Akıllıca Bir Pazarlama ile Bu Balkon Binlerce Turisti Çekiyor !
İtalya gezimiz devam ediyor...Sırada, Shakespear 'in dünyaca tanınan, çok ünlü , gerçek , yaşanmış trajedik eserinin geçtiği şehirde; Verona'dayım..Tarihteki en büyük aşk hikayesinin yaşandığı yerdeyim. Verona deyince ilk akla gelen, doğal olarak, Romeo ve Juliet oluyor; çünkü Şekspir'in aynı adı taşıyan eserine İtalya'nın kuzeyinde, Verona şehri ev sahipliği yapıyor. Gerçekten Verona şehir merkezinde, Juliet'in evi olarak her sene binlerce turist tarafından ziyaret edilen bir yer var..
İŞTE ONLARIN HİKAYESİ
Akıllıca Bir Pazarlama ile Bu Balkon Binlerce Türisti Çekiyor! Peki ama nasıl ? Bu konuya açıklık getirmeden önce olur ya bilmeyenler ve yeniden hatırlamak isteyenler için size *Romeo - Juliet 'in aşk hikayesini tekrar anlatmak istiyorum.
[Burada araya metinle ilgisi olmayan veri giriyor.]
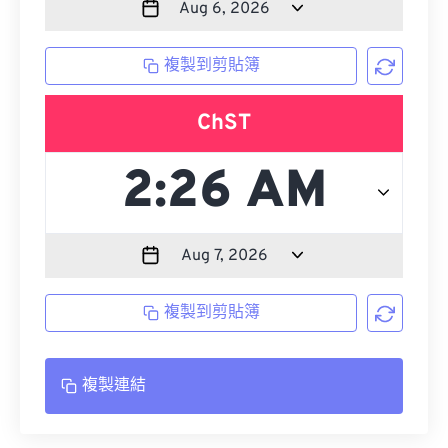
複製到剪貼簿
ChST
複製到剪貼簿
複製連結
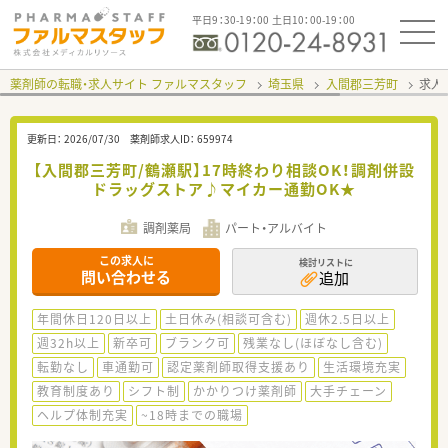
平日9：30-19：00 土日10：00-19：00
薬剤師の転職・求人サイト ファルマスタッフ
埼玉県
入間郡三芳町
求人I
更新日：
2026/07/30
薬剤師求人ID：
659974
【入間郡三芳町/鶴瀬駅】17時終わり相談OK！調剤併設
ドラッグストア♪マイカー通勤OK★
調剤薬局
パート・アルバイト
この求人に
検討リストに
問い合わせる
追加
年間休日120日以上
土日休み(相談可含む)
週休2.5日以上
週32h以上
新卒可
ブランク可
残業なし(ほぼなし含む)
転勤なし
車通勤可
認定薬剤師取得支援あり
生活環境充実
教育制度あり
シフト制
かかりつけ薬剤師
大手チェーン
ヘルプ体制充実
~18時までの職場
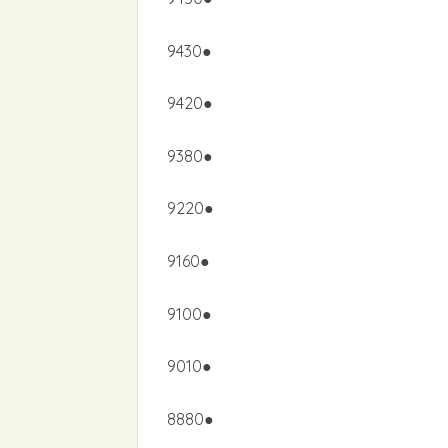
9430●
9420●
9380●
9220●
9160●
9100●
9010●
8880●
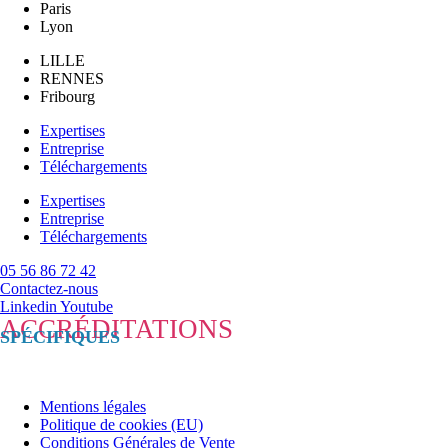
Paris
Lyon
LILLE
RENNES
Fribourg
Expertises
Entreprise
Téléchargements
Expertises
Entreprise
Téléchargements
05 56 86 72 42
Contactez-nous
Linkedin
Youtube
ACCRÉDITATIONS
SPÉCIFIQUES
Mentions légales
Politique de cookies (EU)
Conditions Générales de Vente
Birbirlerine düşman iki ailenin çocukları olan Romeo ve Juliet'in efsanevi aşkı 16. yüzyılda yaşanmış. Kan davası gibi bir düşmanlık içinde olan ailelere rağmen gizlice evlenirler. Bu sırada Romeo, Juliet'in kuzenini öldürmüştür ve Juliet'in mensubu olduğu Capuleti ailesi de bunun intikamını almaya yemin eder. Bunun üzerine Romeo şehirden kaçar, Capuletiler de kızları Juliet'i uygun gördükleri biriyle evlendirmeye kalkarlar. Bunun üzerine Juliet günah çıkarmaya gidiyormuş gibi evden çıkarak gizlice nikahlarını kıyan rahibin yanına gidip durumu anlatır. Rahip Lawrence, Juliet'e bir umut olduğunu söyleyerek ona iki gün boyunca ölü gibi görünebileceği bir iksir verir. Böylece Juliet intihar etmiş gibi görünerek ailesinin zorla kendisini evlendirmeye çabalarından kurtulabilecektir. Rahip durumu Romeo'ya da açıklayan bir mektup yazar ama mektup Romeo'ya zamanında ulaşamaz. Romeo, Juliet'in evleneceğini duyunca apar topar Verona'ya döner ve durumdan haberi olmadığı için Juliet'in gerçekten intihar ettiğini sanır. Buna dayanamayıp zehir içer ve sevgilisinin yanında ölür. İki gün geçince uyanan Juliet ise sevgilisini yanında ölü görünce buna dayanamayıp Romeo'nun hançeri ile kendini öldürür. Halt etmiş olan Rahip de iki ölünün bulunduğu olay mahallinde ailelere durumu açıklar! |
BU BALKON DA YAŞANANLAR GERÇEK..
Romeo ve Juliet Shakespeare’in hayali bir eseri değil, yaşanmış bir aşk hikâyesidir. Romeo ve Juliet’in gizlice buluştuğu ev ve balkon hâlâ ayaktadır. Juliet’in evi İtalya’nın Verona şehrindeki Capello Sokağı içinde bulanan 27 numaralı evdir. Dünyanın en duygulu aşk hikâyesinin kadın kahramanı Juliet’in mezarı da bu şehirdedir. Via Cappello'nun sağ şeridinde yer alan bu turistik mekanın sol tarafında bulunan Juliet'in Ev'i tabelası (Casa di Giullietta) ise bayağı eski Yine de bu durum, dünyanın dört bir yanından akın eden aşıkları ve turistleri durdurmuyor, çünkü Juliet'in Ev'i her daim tıklım tıklım insanla dolu. |
BU DİLEKLERİN GERÇEK OLUNACAĞINA İNANILIYOR!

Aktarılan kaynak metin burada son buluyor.